I use a crowfoot line wrench, a crowfoot flarenut wrench or a straight crowfoot....best one is the crowfoot line wrench, just use it with a ratchet and small extension, it will go on then. Do not overtighten those, you can easily crack the transmission case. Be a little lighter than normal, and it should be ok. Mine have mo leaks.

Probably a torque spec on it, I just don’t recall it. With the crowfoot you can torque it....

Stay with it you will get it!


----------



## hilton8r (Jul 21, 2017)

Lemans guy said:


> I use a crowfoot line wrench, a crowfoot flarenut wrench or a straight crowfoot....best one is the crowfoot line wrench, just use it with a ratchet and small extension, it will go on then. Do not overtighten those, you can easily crack the transmission case. Be a little lighter than normal, and it should be ok. Mine have mo leaks.
> 
> Probably a torque spec on it, I just don’t recall it. With the crowfoot you can torque it....
> 
> Stay with it you will get it!





PontiacJim said:


> Maybe pull the dipstick tube? The bolt holds the bracket and there is an O-ring that fits around the tube and seals it as it is inserted into the trans.

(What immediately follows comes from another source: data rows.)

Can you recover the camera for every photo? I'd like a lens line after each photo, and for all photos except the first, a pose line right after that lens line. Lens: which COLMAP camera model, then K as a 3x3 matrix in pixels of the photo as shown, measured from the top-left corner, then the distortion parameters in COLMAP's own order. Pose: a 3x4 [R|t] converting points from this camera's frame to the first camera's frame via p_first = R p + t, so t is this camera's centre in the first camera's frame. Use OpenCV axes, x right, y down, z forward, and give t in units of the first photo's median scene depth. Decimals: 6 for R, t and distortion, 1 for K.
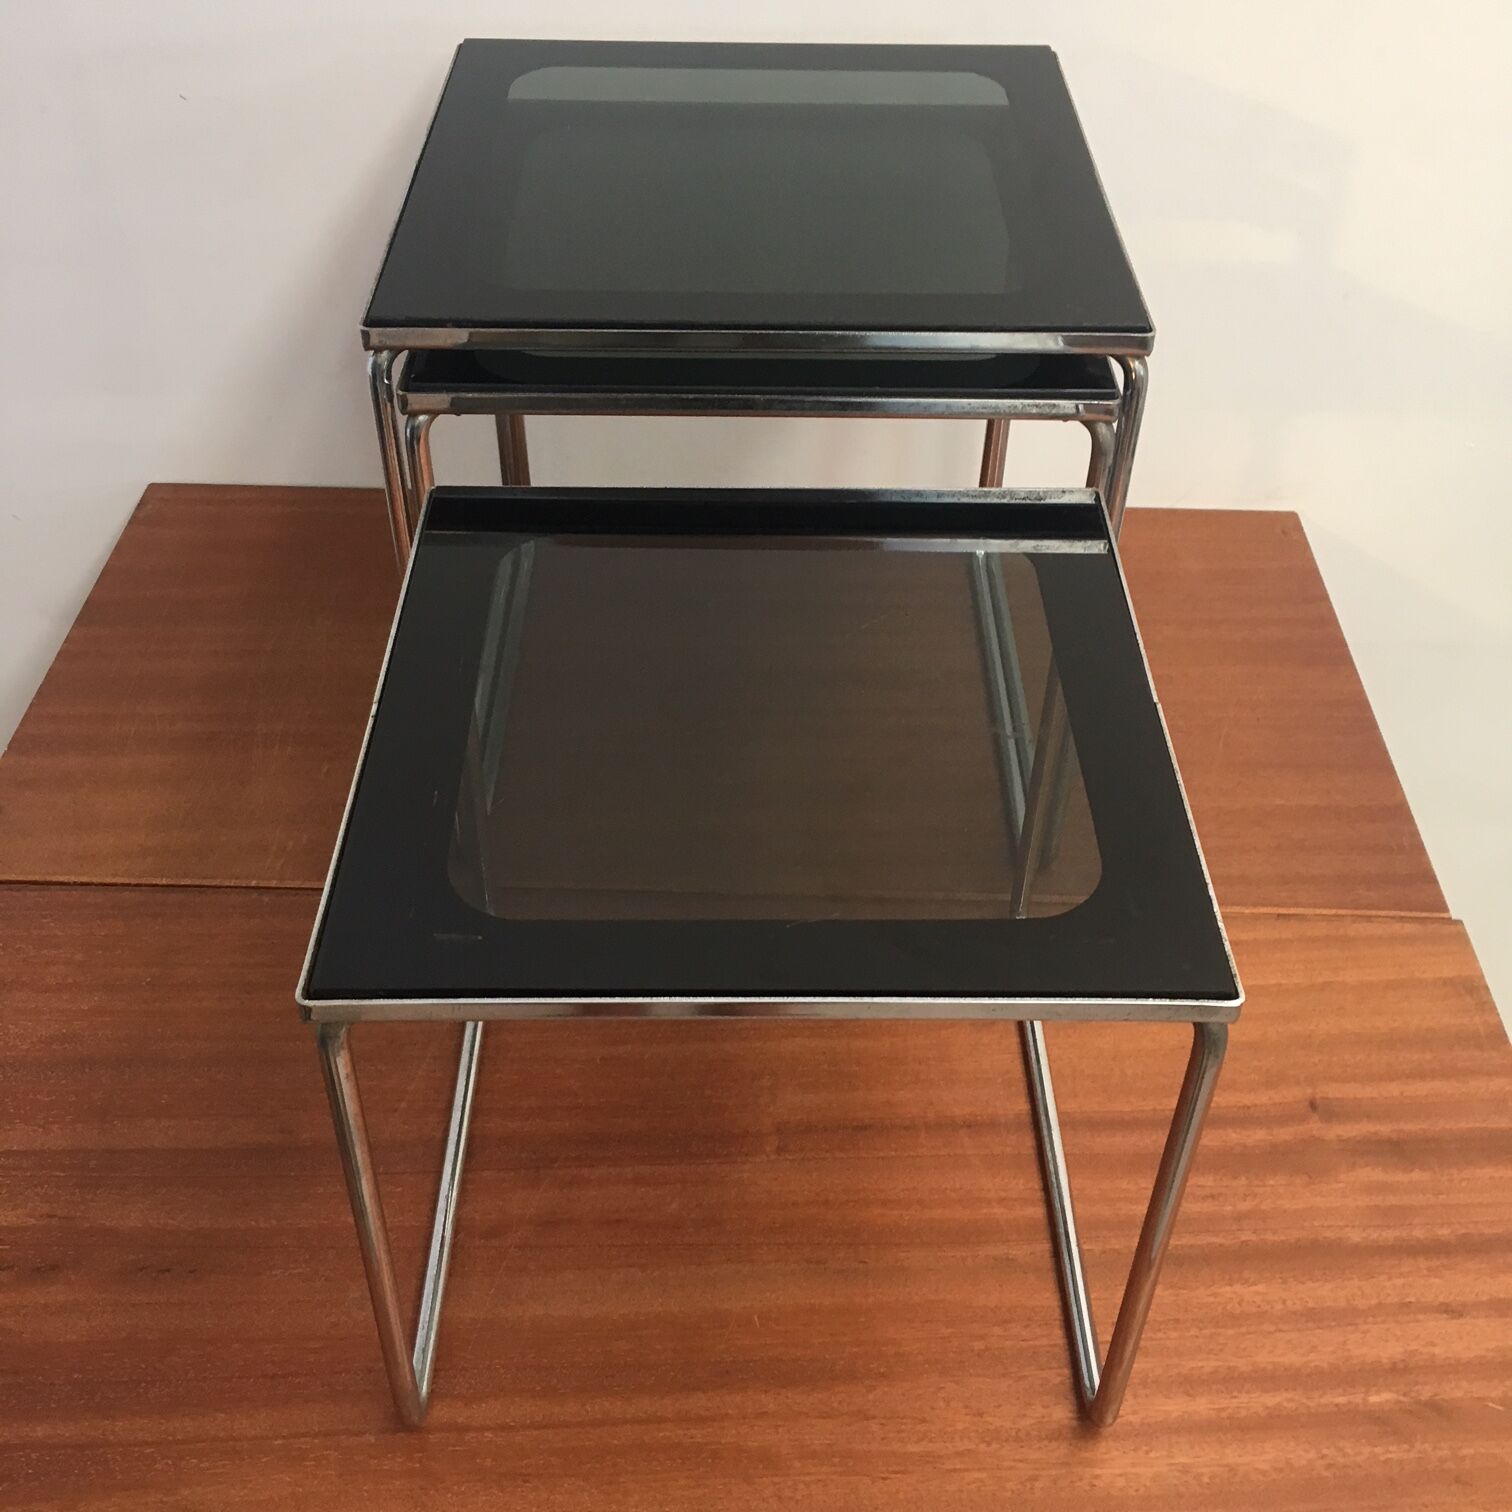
lens RADIAL K [[1717.2, 0, 756.0], [0, 1717.2, 756.0], [0, 0, 1]] dist [0.104352, -0.152856]
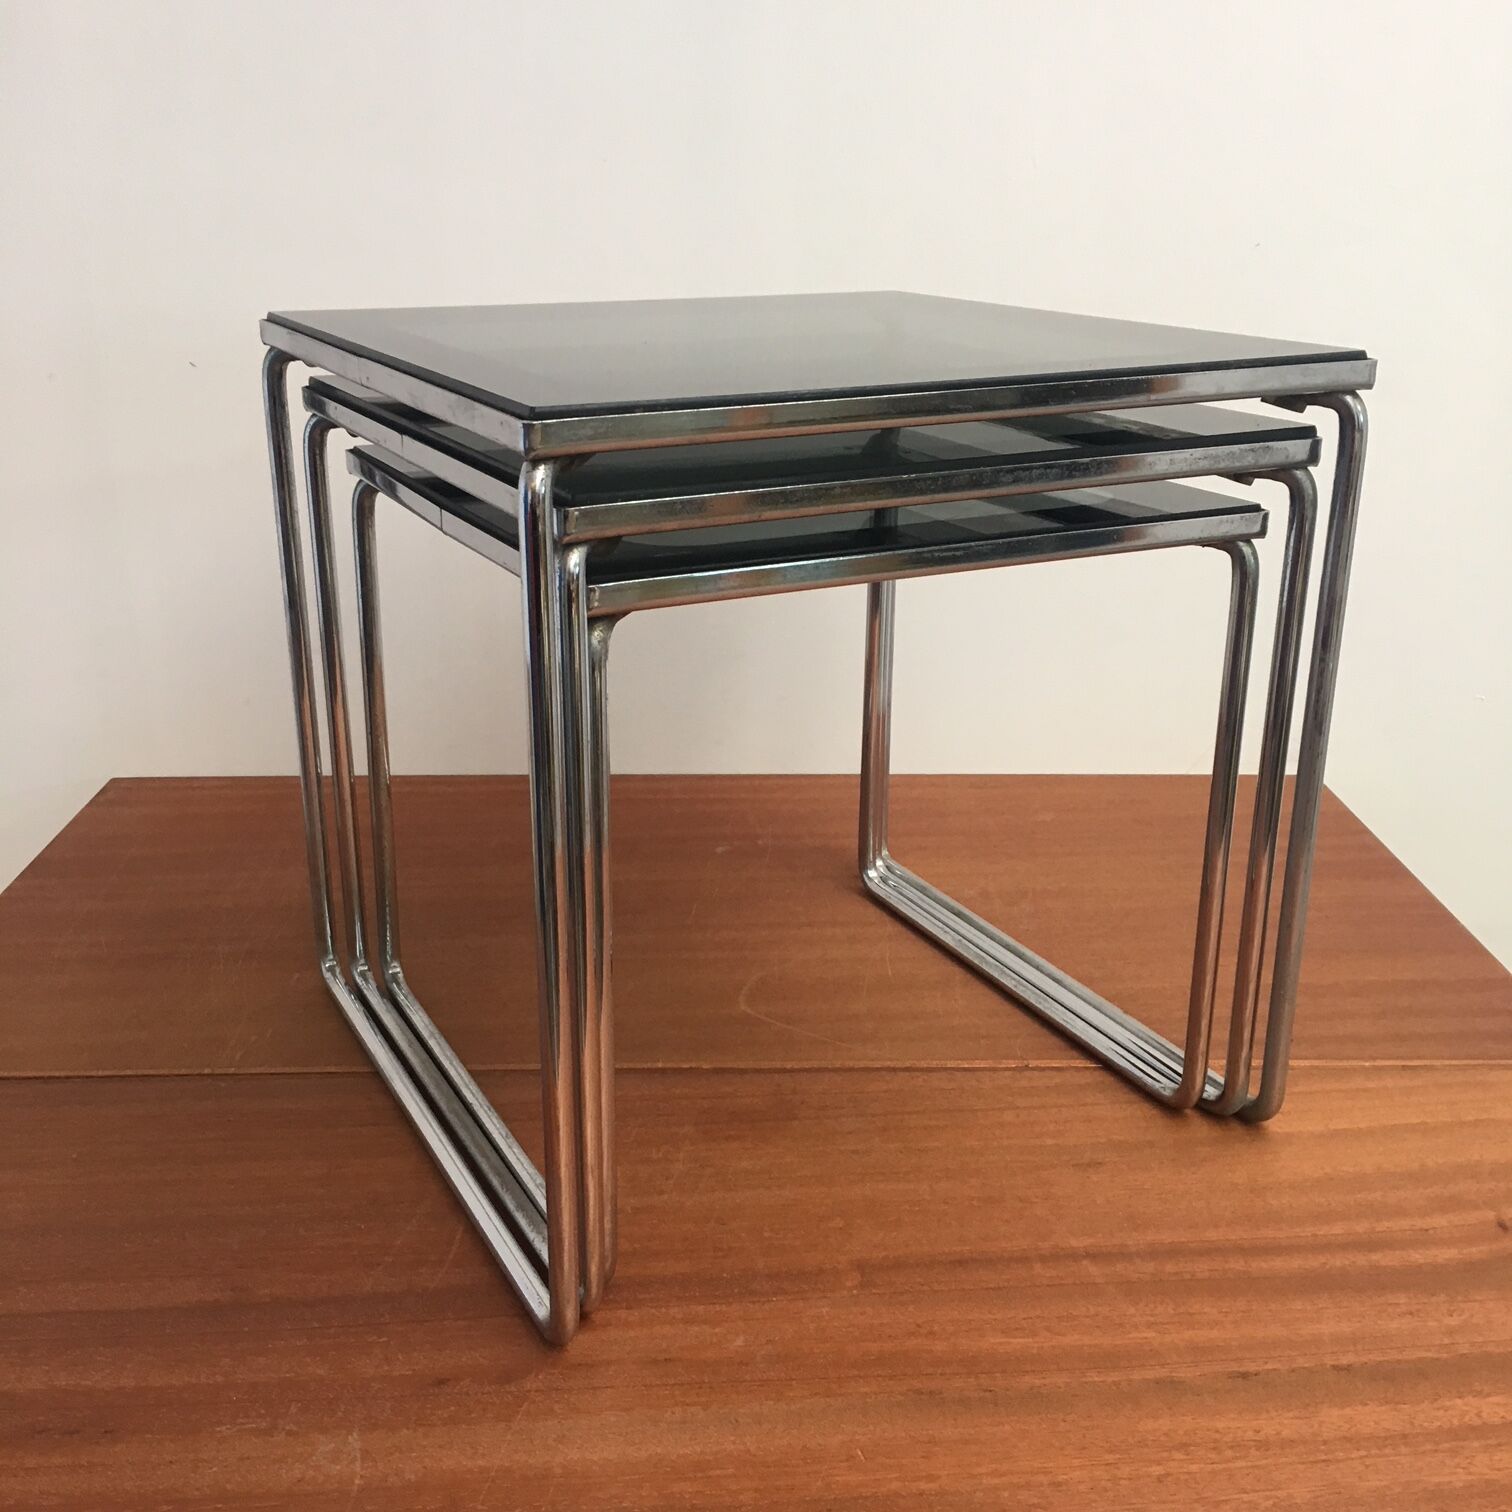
lens RADIAL K [[1717.2, 0, 756.0], [0, 1717.2, 756.0], [0, 0, 1]] dist [0.104352, -0.152856]
pose [[0.998609, -0.023700, 0.047091, -0.072041], [0.039487, 0.928085, -0.370270, 0.313928], [-0.034930, 0.371614, 0.927730, 0.178468]]
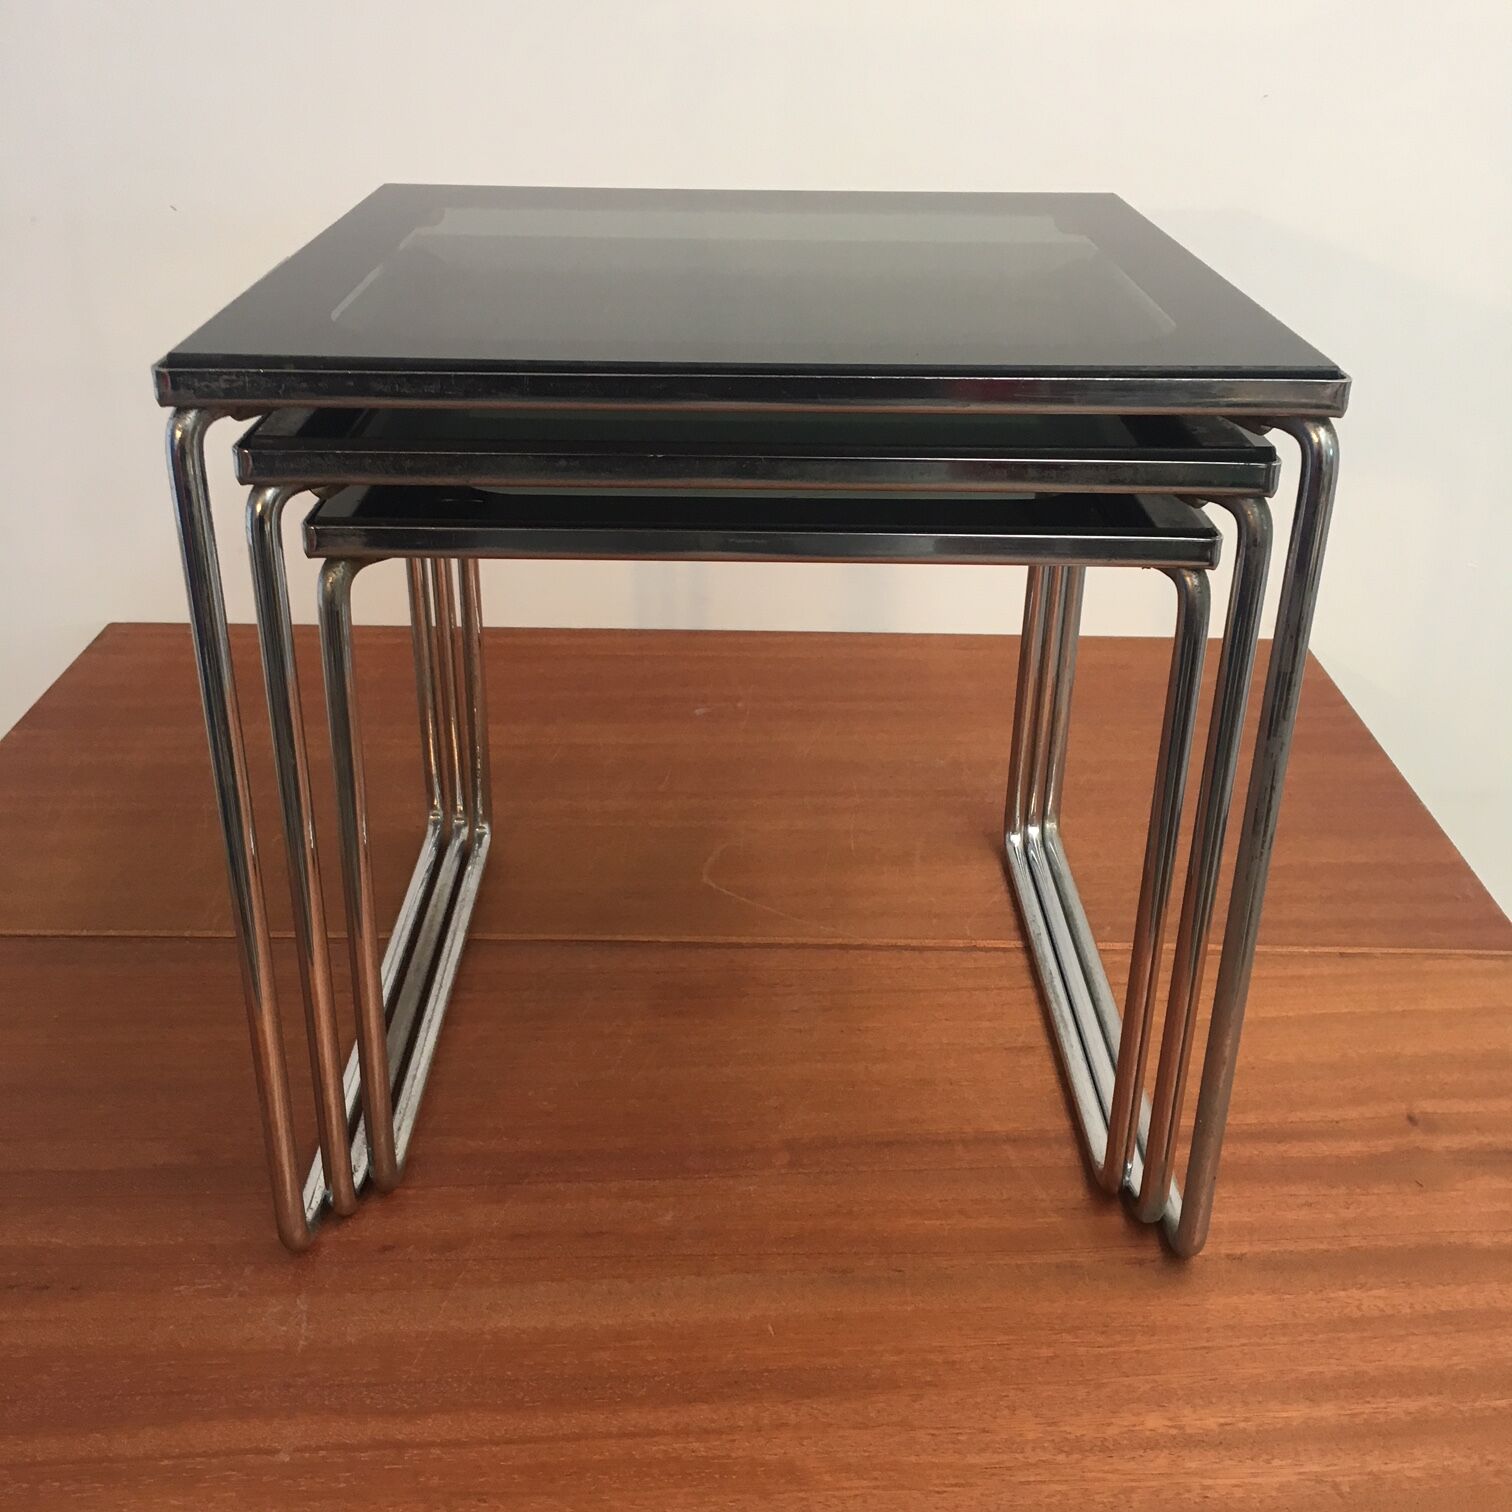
lens RADIAL K [[1717.2, 0, 756.0], [0, 1717.2, 756.0], [0, 0, 1]] dist [0.104352, -0.152856]
pose [[0.999761, -0.007984, 0.020342, -0.020483], [0.012968, 0.966003, -0.258205, 0.268817], [-0.017589, 0.258407, 0.965876, 0.142308]]
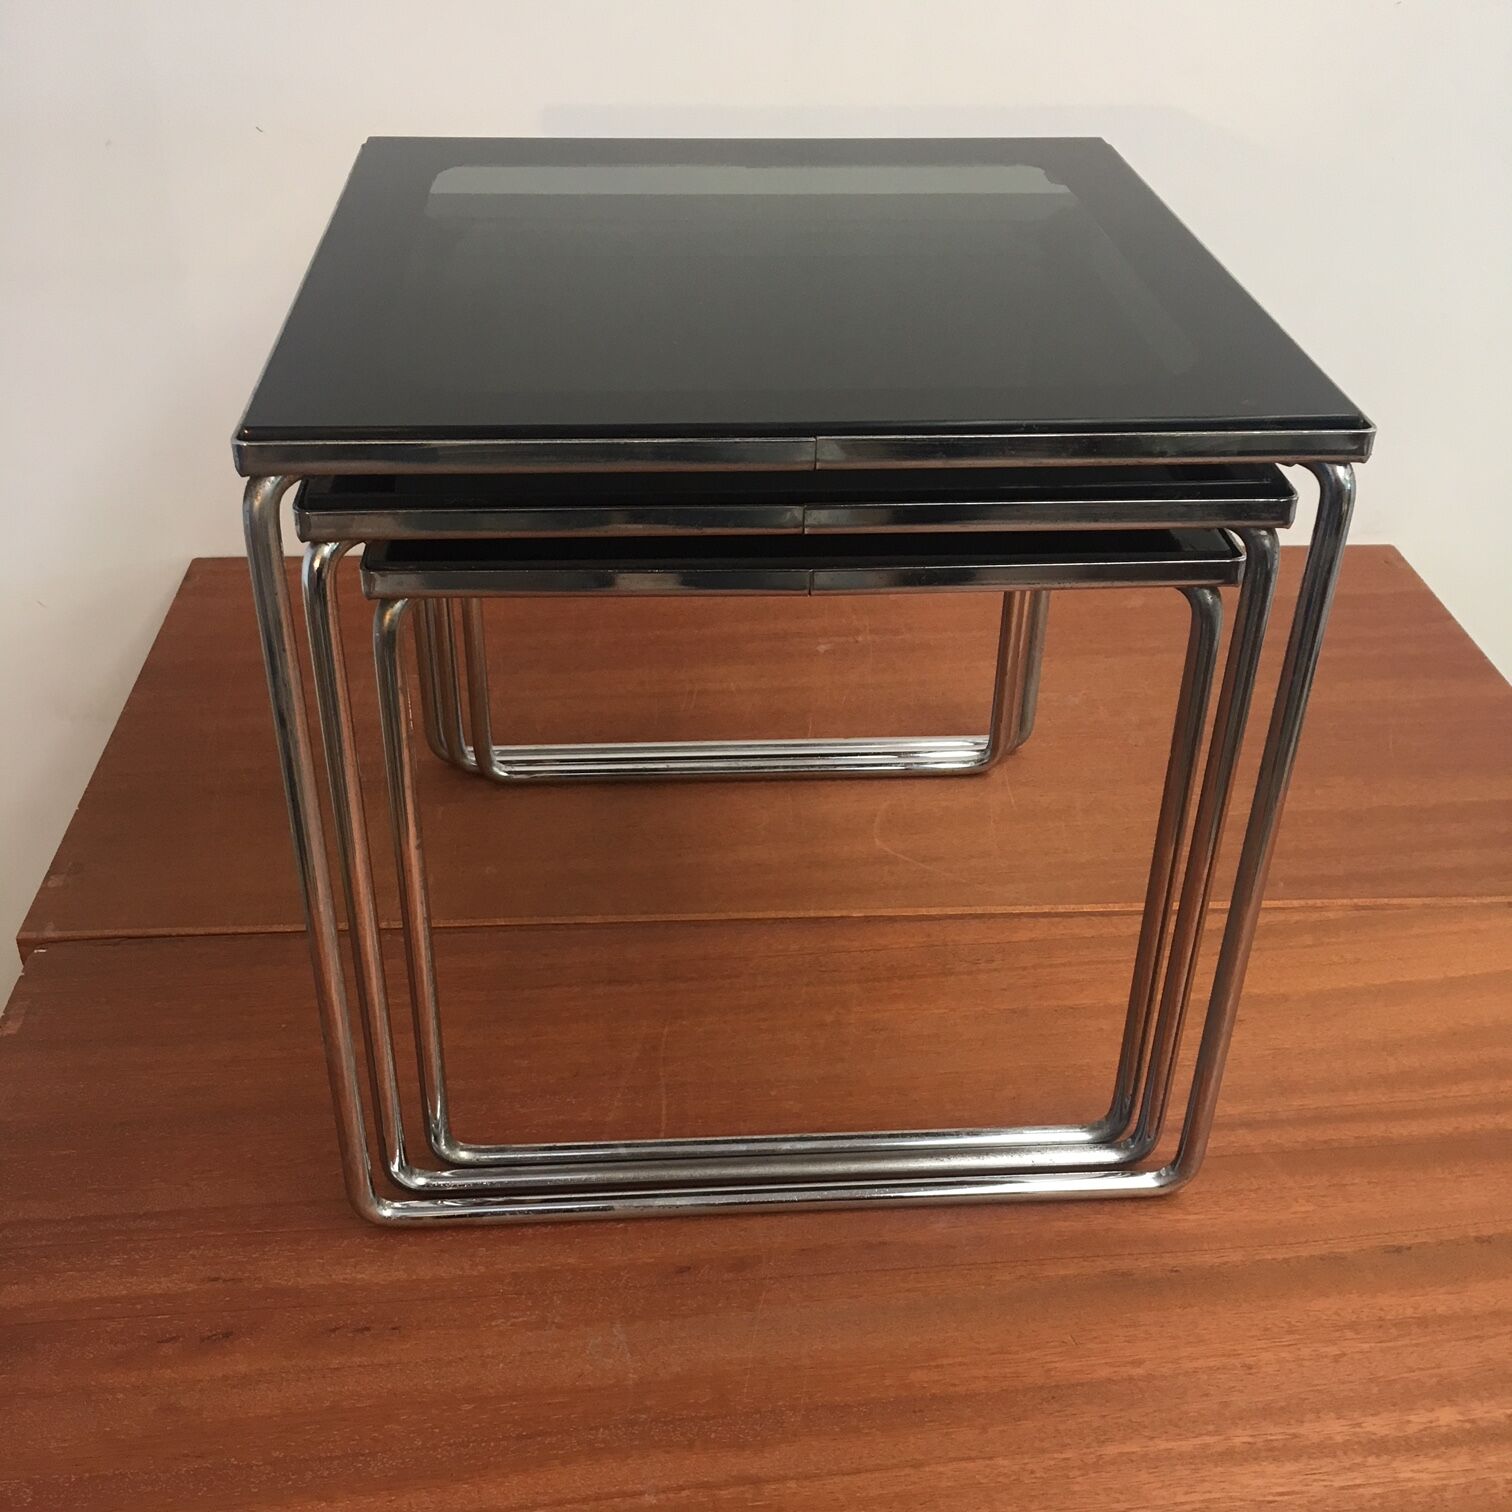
lens RADIAL K [[1717.2, 0, 756.0], [0, 1717.2, 756.0], [0, 0, 1]] dist [0.104352, -0.152856]
pose [[0.996127, -0.042561, 0.076941, -0.202577], [0.052787, 0.989277, -0.136179, 0.145830], [-0.070320, 0.139713, 0.987692, 0.122635]]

I thought about removing the dipstick tube. I wound up cutting the line, and removing with a socket. I was able to get the new line reattached using a much shorter wrench. I couldn't snug it up too tight if I wanted to with no room or swing... Hopefully mine won't leak either. If it does, I'll invest in some better wrenches for sure!

John


----------



## BLK69JUDGE (Jun 10, 2010)

slide a 12 point box end wrench all the way down the line from the radiator end

workss great then hook it up to the radiator


----------



## hilton8r (Jul 21, 2017)

BLK69JUDGE said:


> slide a 12 point box end wrench all the way down the line from the radiator end
> 
> workss great then hook it up to the radiator


I did try that initially because the threaded end on the radiator side was missing from one of the lines. The wrench was too long for me to get it to where it needed to be. I'm sure that would have been perfect if I had tried it with a shorter wrench...


----------